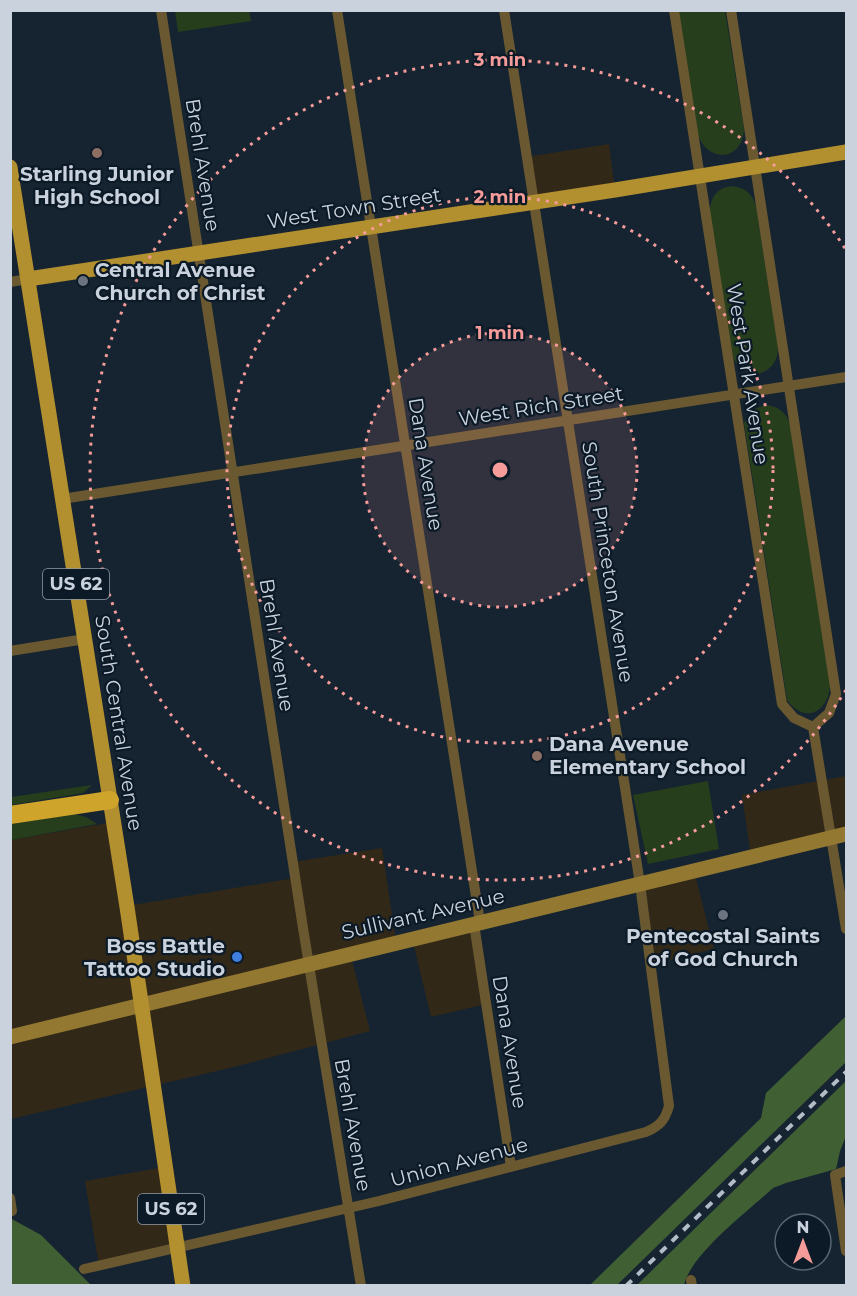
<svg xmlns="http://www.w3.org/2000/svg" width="857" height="1296" font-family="Montserrat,sans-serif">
	<rect width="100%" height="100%" fill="#162431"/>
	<path fill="#322818" d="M609 144 615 190 533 201 526 157Z
		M846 776V834L751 857 742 795Z
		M113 822 127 906 295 878 293 862 382 848 396 942 350 953 370 1031 238 1066 11 1119V840Z
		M694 871 714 949 650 965 640 884Z
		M474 924 486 1004 431 1017 412 938Z
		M165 1167 176 1248 99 1266 85 1181Z"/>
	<path fill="#263e1c" d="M175 11H249L251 21 178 32Z
		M679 11H725L744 129C743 159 711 165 698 136Z
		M733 186C746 188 752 194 756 206L778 348C778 376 744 384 733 357L710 214C710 197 716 188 733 186Z
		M765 405C778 406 786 412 790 424L830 686C828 713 804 724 787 700L744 423 752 410Z
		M708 781 719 849 648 864 633 795Z
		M92 785 83 793 11 805V797Z
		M74 814 86 817 97 824 11 840V824Z"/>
	<path fill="#406033" d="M846 1016V1062L617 1285H590L761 1118 766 1093Z
		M846 1081V1136L840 1151 836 1169 786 1183 773 1188C748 1211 691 1254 684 1285H637Z
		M10 1218 41 1235 91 1285H11Z"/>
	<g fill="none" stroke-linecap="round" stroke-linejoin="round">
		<path stroke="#6a5930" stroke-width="10" d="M161 10 303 928 361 1286
			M337 10 480 922
			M674 10 782 704 794 718 813 727
			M731 10 836 694 829 713 813 727
			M10 282 28 279
			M62 499 846 377
			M10 651 85 639
			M813 727 846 929
			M474 924 511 1167
			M846 1171 835 1175 846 1251
			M10 1198 12 1211
			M84 1269 379 1201 646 1132C660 1126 665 1120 669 1106L640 884 504 10
			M691 1280 692 1286"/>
		<path stroke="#937831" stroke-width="15" d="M10 1037 846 834"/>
		<path stroke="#b28f2f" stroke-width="15" d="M10 167 127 907 183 1286
			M28 279 615 190 846 152"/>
		<path stroke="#cfa42a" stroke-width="18" d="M10 815 110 800"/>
		<path stroke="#b3bdc7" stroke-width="4" stroke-dasharray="8 8" stroke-linecap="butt" d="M626 1286 846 1072"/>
	</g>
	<circle cx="500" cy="470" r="137" fill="#f59b99" fill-opacity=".12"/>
	<g fill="none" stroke="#f59b99" stroke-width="3" stroke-dasharray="3 6">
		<circle cx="500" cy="470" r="137"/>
		<circle cx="500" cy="470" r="273"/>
		<path d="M846 690A410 410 0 1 1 846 250"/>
	</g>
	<g fill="#8d6e63" stroke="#0c1a27" stroke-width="2">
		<circle cx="97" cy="153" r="6"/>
		<circle cx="537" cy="756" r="6"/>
	</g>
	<g fill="#6b7280" stroke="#0c1a27" stroke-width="2">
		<circle cx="83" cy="281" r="6"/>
		<circle cx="723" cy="915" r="6"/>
	</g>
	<circle fill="#3f7fe0" stroke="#0c1a27" stroke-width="2" cx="237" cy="957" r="6"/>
	<g text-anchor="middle" stroke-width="4.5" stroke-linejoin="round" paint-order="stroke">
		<g fill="#0c1a27" stroke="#919ca6" stroke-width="1.5">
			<rect x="43" y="569" width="66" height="30" rx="4.5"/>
			<rect x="138" y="1194" width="66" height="30" rx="4.5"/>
		</g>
		<g font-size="18" font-weight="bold" fill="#cad3dd">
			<text x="76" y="590">US 62</text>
			<text x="171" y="1215">US 62</text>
		</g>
		<g font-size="20" fill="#cad3dd" stroke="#0c1a27">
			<text transform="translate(203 165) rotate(81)" y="7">Brehl Avenue</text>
			<text transform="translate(354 208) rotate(-9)" y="7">West Town Street</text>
			<text transform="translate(748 374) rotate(81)" y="7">West Park Avenue</text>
			<text transform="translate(541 406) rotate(-9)" y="7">West Rich Street</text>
			<text transform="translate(426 464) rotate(81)" y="7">Dana Avenue</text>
			<text transform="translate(608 562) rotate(81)" y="7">South Princeton Avenue</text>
			<text transform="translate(277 645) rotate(81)" y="7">Brehl Avenue</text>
			<text transform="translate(119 723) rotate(81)" y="7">South Central Avenue</text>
			<text transform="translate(423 914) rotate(-13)" y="7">Sullivant Avenue</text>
			<text transform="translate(510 1042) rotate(81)" y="7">Dana Avenue</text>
			<text transform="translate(353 1125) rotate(80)" y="7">Brehl Avenue</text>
			<text transform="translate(459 1162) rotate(-15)" y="7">Union Avenue</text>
		</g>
		<g font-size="20" font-weight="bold" fill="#cad3dd" stroke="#0c1a27">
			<text x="97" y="181">Starling Junior<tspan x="97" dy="23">High School</tspan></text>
			<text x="95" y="277" text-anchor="start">Central Avenue<tspan x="95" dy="23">Church of Christ</tspan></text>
			<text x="549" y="751" text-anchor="start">Dana Avenue<tspan x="549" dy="23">Elementary School</tspan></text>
			<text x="723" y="943">Pentecostal Saints<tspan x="723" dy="23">of God Church</tspan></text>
			<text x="225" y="953" text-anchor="end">Boss Battle<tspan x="225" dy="23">Tattoo Studio</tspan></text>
		</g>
	</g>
	<circle cx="500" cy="470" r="9" fill="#f59b99" stroke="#0c1a27" stroke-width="3"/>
	<g font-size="18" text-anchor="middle" font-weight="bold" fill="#f59b99" stroke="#0c1a27" stroke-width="4.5" stroke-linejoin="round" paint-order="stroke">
		<text x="500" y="66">3 min</text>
		<text x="500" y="203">2 min</text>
		<text x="500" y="339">1 min</text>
	</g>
	<rect width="857" height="1296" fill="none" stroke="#cad3dd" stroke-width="24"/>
	<g transform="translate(803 1242)"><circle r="28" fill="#0c1a27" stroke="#586470" stroke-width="1.5"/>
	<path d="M0-4.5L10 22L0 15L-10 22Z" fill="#f59b99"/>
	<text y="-9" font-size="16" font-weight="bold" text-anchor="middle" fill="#cad3dd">N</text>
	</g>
</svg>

=======

The entries above are to be copied exactly, with every picture left out.

<svg xmlns="http://www.w3.org/2000/svg" width="857" height="1296" font-family="Montserrat,sans-serif">
	<rect width="100%" height="100%" fill="#162431"/>
	<path fill="#322818" d="M609 144 615 190 533 201 526 157Z
		M846 776V834L751 857 742 795Z
		M113 822 127 906 295 878 293 862 382 848 396 942 350 953 370 1031 238 1066 11 1119V840Z
		M694 871 714 949 650 965 640 884Z
		M474 924 486 1004 431 1017 412 938Z
		M165 1167 176 1248 99 1266 85 1181Z"/>
	<path fill="#263e1c" d="M175 11H249L251 21 178 32Z
		M679 11H725L744 129C743 159 711 165 698 136Z
		M733 186C746 188 752 194 756 206L778 348C778 376 744 384 733 357L710 214C710 197 716 188 733 186Z
		M765 405C778 406 786 412 790 424L830 686C828 713 804 724 787 700L744 423 752 410Z
		M708 781 719 849 648 864 633 795Z
		M92 785 83 793 11 805V797Z
		M74 814 86 817 97 824 11 840V824Z"/>
	<path fill="#406033" d="M846 1016V1062L617 1285H590L761 1118 766 1093Z
		M846 1081V1136L840 1151 836 1169 786 1183 773 1188C748 1211 691 1254 684 1285H637Z
		M10 1218 41 1235 91 1285H11Z"/>
	<g fill="none" stroke-linecap="round" stroke-linejoin="round">
		<path stroke="#6a5930" stroke-width="10" d="M161 10 303 928 361 1286
			M337 10 480 922
			M674 10 782 704 794 718 813 727
			M731 10 836 694 829 713 813 727
			M10 282 28 279
			M62 499 846 377
			M10 651 85 639
			M813 727 846 929
			M474 924 511 1167
			M846 1171 835 1175 846 1251
			M10 1198 12 1211
			M84 1269 379 1201 646 1132C660 1126 665 1120 669 1106L640 884 504 10
			M691 1280 692 1286"/>
		<path stroke="#937831" stroke-width="15" d="M10 1037 846 834"/>
		<path stroke="#b28f2f" stroke-width="15" d="M10 167 127 907 183 1286
			M28 279 615 190 846 152"/>
		<path stroke="#cfa42a" stroke-width="18" d="M10 815 110 800"/>
		<path stroke="#b3bdc7" stroke-width="4" stroke-dasharray="8 8" stroke-linecap="butt" d="M626 1286 846 1072"/>
	</g>
	<circle cx="500" cy="470" r="137" fill="#f59b99" fill-opacity=".12"/>
	<g fill="none" stroke="#f59b99" stroke-width="3" stroke-dasharray="3 6">
		<circle cx="500" cy="470" r="137"/>
		<circle cx="500" cy="470" r="273"/>
		<path d="M846 690A410 410 0 1 1 846 250"/>
	</g>
	<g fill="#8d6e63" stroke="#0c1a27" stroke-width="2">
		<circle cx="97" cy="153" r="6"/>
		<circle cx="537" cy="756" r="6"/>
	</g>
	<g fill="#6b7280" stroke="#0c1a27" stroke-width="2">
		<circle cx="83" cy="281" r="6"/>
		<circle cx="723" cy="915" r="6"/>
	</g>
	<circle fill="#3f7fe0" stroke="#0c1a27" stroke-width="2" cx="237" cy="957" r="6"/>
	<g text-anchor="middle" stroke-width="4.5" stroke-linejoin="round" paint-order="stroke">
		<g fill="#0c1a27" stroke="#919ca6" stroke-width="1.5">
			<rect x="43" y="569" width="66" height="30" rx="4.5"/>
			<rect x="138" y="1194" width="66" height="30" rx="4.5"/>
		</g>
		<g font-size="18" font-weight="bold" fill="#cad3dd">
			<text x="76" y="590">US 62</text>
			<text x="171" y="1215">US 62</text>
		</g>
		<g font-size="20" fill="#cad3dd" stroke="#0c1a27">
			<text transform="translate(203 165) rotate(81)" y="7">Brehl Avenue</text>
			<text transform="translate(354 208) rotate(-9)" y="7">West Town Street</text>
			<text transform="translate(748 374) rotate(81)" y="7">West Park Avenue</text>
			<text transform="translate(541 406) rotate(-9)" y="7">West Rich Street</text>
			<text transform="translate(426 464) rotate(81)" y="7">Dana Avenue</text>
			<text transform="translate(608 562) rotate(81)" y="7">South Princeton Avenue</text>
			<text transform="translate(277 645) rotate(81)" y="7">Brehl Avenue</text>
			<text transform="translate(119 723) rotate(81)" y="7">South Central Avenue</text>
			<text transform="translate(423 914) rotate(-13)" y="7">Sullivant Avenue</text>
			<text transform="translate(510 1042) rotate(81)" y="7">Dana Avenue</text>
			<text transform="translate(353 1125) rotate(80)" y="7">Brehl Avenue</text>
			<text transform="translate(459 1162) rotate(-15)" y="7">Union Avenue</text>
		</g>
		<g font-size="20" font-weight="bold" fill="#cad3dd" stroke="#0c1a27">
			<text x="97" y="181">Starling Junior<tspan x="97" dy="23">High School</tspan></text>
			<text x="95" y="277" text-anchor="start">Central Avenue<tspan x="95" dy="23">Church of Christ</tspan></text>
			<text x="549" y="751" text-anchor="start">Dana Avenue<tspan x="549" dy="23">Elementary School</tspan></text>
			<text x="723" y="943">Pentecostal Saints<tspan x="723" dy="23">of God Church</tspan></text>
			<text x="225" y="953" text-anchor="end">Boss Battle<tspan x="225" dy="23">Tattoo Studio</tspan></text>
		</g>
	</g>
	<circle cx="500" cy="470" r="9" fill="#f59b99" stroke="#0c1a27" stroke-width="3"/>
	<g font-size="18" text-anchor="middle" font-weight="bold" fill="#f59b99" stroke="#0c1a27" stroke-width="4.5" stroke-linejoin="round" paint-order="stroke">
		<text x="500" y="66">3 min</text>
		<text x="500" y="203">2 min</text>
		<text x="500" y="339">1 min</text>
	</g>
	<rect width="857" height="1296" fill="none" stroke="#cad3dd" stroke-width="24"/>
	<g transform="translate(803 1242)"><circle r="28" fill="#0c1a27" stroke="#586470" stroke-width="1.5"/>
	<path d="M0-4.5L10 22L0 15L-10 22Z" fill="#f59b99"/>
	<text y="-9" font-size="16" font-weight="bold" text-anchor="middle" fill="#cad3dd">N</text>
	</g>
</svg>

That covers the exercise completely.